Lei Hongwei, Yang Guang, Guo Yaxiong, Xiong Liangbin, Qin Pingli, Dai Xin, Zheng Xiaolu, Ke Weijun, Tao Hong, Chen Zhao, Li Borui, Fang Guojia
Key Lab of Artificial Micro- and Nano-Structures of Ministry of Education of China, Department of Electronic Science & Technology, School of Physics and Technology, Wuhan University, Wuhan 430072, People's Republic of China.
Phys Chem Chem Phys. 2016 Jun 28;18(24):16436-43. doi: 10.1039/c6cp02072k. Epub 2016 Jun 6.
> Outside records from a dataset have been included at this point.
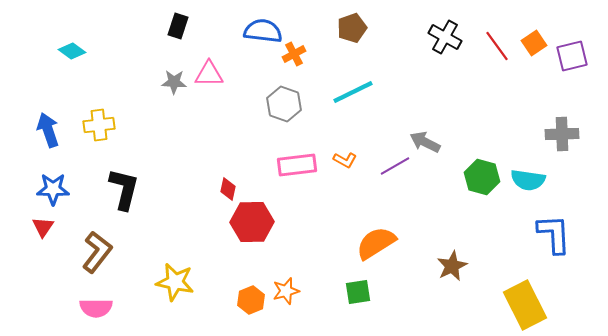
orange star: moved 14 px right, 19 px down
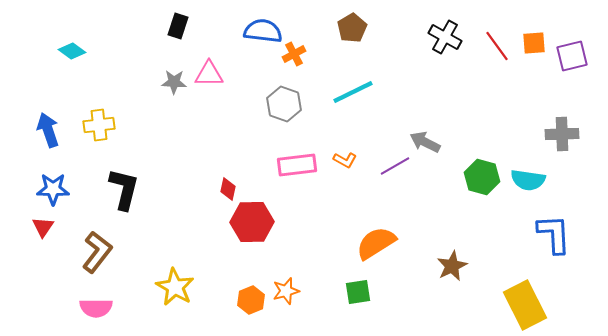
brown pentagon: rotated 12 degrees counterclockwise
orange square: rotated 30 degrees clockwise
yellow star: moved 5 px down; rotated 18 degrees clockwise
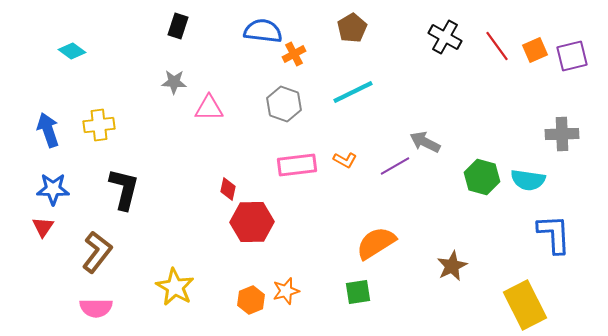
orange square: moved 1 px right, 7 px down; rotated 20 degrees counterclockwise
pink triangle: moved 34 px down
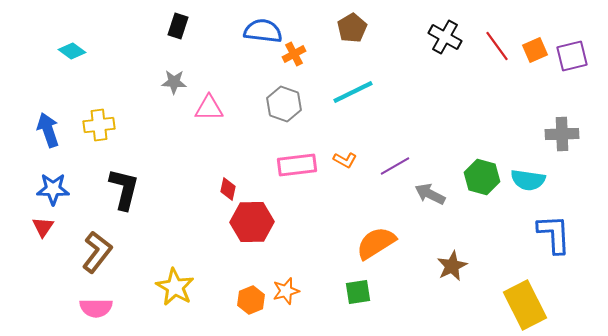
gray arrow: moved 5 px right, 52 px down
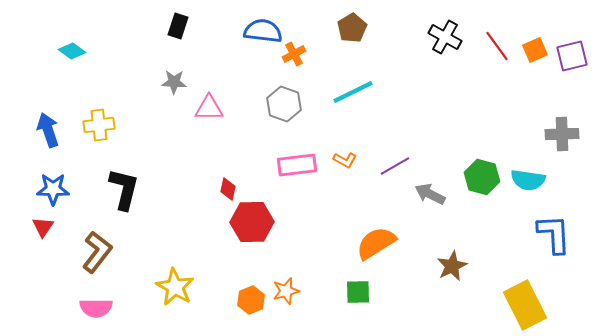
green square: rotated 8 degrees clockwise
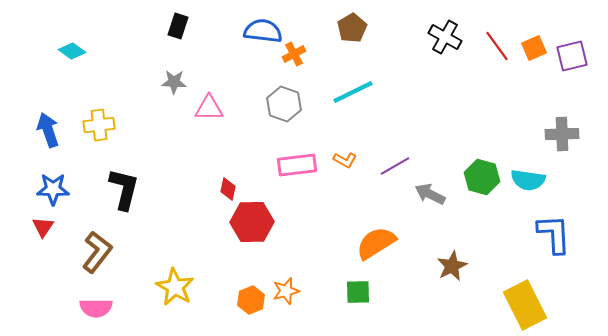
orange square: moved 1 px left, 2 px up
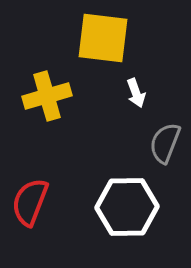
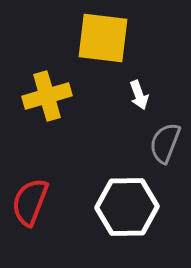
white arrow: moved 3 px right, 2 px down
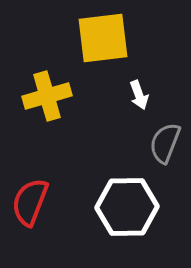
yellow square: rotated 14 degrees counterclockwise
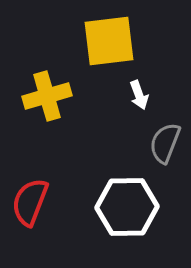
yellow square: moved 6 px right, 3 px down
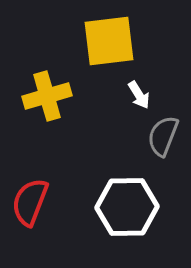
white arrow: rotated 12 degrees counterclockwise
gray semicircle: moved 2 px left, 7 px up
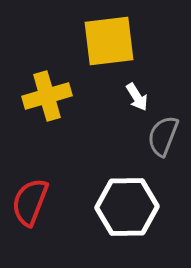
white arrow: moved 2 px left, 2 px down
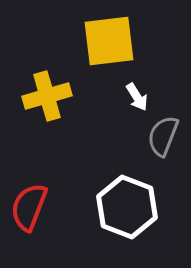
red semicircle: moved 1 px left, 5 px down
white hexagon: rotated 22 degrees clockwise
Efficient planar antimony sulfide (Sb2S3) heterojunction solar cells have been made using chemical bath deposited (CBD) Sb2S3 as the absorber, low-temperature solution-processed tin oxide (SnO2) as the electron conductor and poly (3-hexylthiophene) (P3HT) as the hole conductor. A solar conversion efficiency of 2.8% was obtained at 1 sun illumination using a planar device consisting of F-doped SnO2 substrate/SnO2/CBD-Sb2S3/P3HT/Au, whereas the solar cells based on a titanium dioxide (TiO2) electron conductor exhibited a power conversion efficiency of 1.9%. Compared with conventional Sb2S3 sensitized solar cells, the high-temperature processed mesoscopic TiO2 scaffold is no longer needed. More importantly, a low-temperature solution-processed SnO2 layer was introduced for electron transportation to substitute the high-temperature sintered dense blocking TiO2 layer. Our planar solar cells not only have simple geometry with fewer steps to fabricate but also show enhanced performance. The higher efficiency of planar Sb2S3 solar cell devices based on a SnO2 electron conductor is attributed to their high transparency, uniform surface, efficient electron transport properties of SnO2, suitable energy band alignment, and reduced recombination at the interface of SnO2/Sb2S3.
通过化学浴沉积(CBD)的硫化锑(Sb2S3)作为吸收层、低温溶液法制备的氧化锡(SnO2)作为电子导体以及聚(3-己基噻吩)(P3HT)作为空穴导体,已制备出高效的平面硫化锑(Sb2S3)异质结太阳能电池。在1个太阳光照下,使用由F掺杂的SnO2衬底/SnO2/CBD-Sb2S3/P3HT/Au组成的平面器件,获得了2.8%的太阳能转换效率,而基于二氧化钛(TiO2)电子导体的太阳能电池的功率转换效率为1.9%。与传统的Sb2S3敏化太阳能电池相比,不再需要高温处理的介观TiO2支架。更重要的是,引入了低温溶液法制备的SnO2层用于电子传输,以替代高温烧结的致密阻挡TiO2层。我们的平面太阳能电池不仅具有简单的几何结构且制造步骤更少,而且性能有所提高。基于SnO2电子导体的平面Sb2S3太阳能电池器件效率更高,这归因于它们的高透明度、均匀的表面、SnO2高效的电子传输特性、合适的能带排列以及SnO2/Sb2S3界面处复合的减少。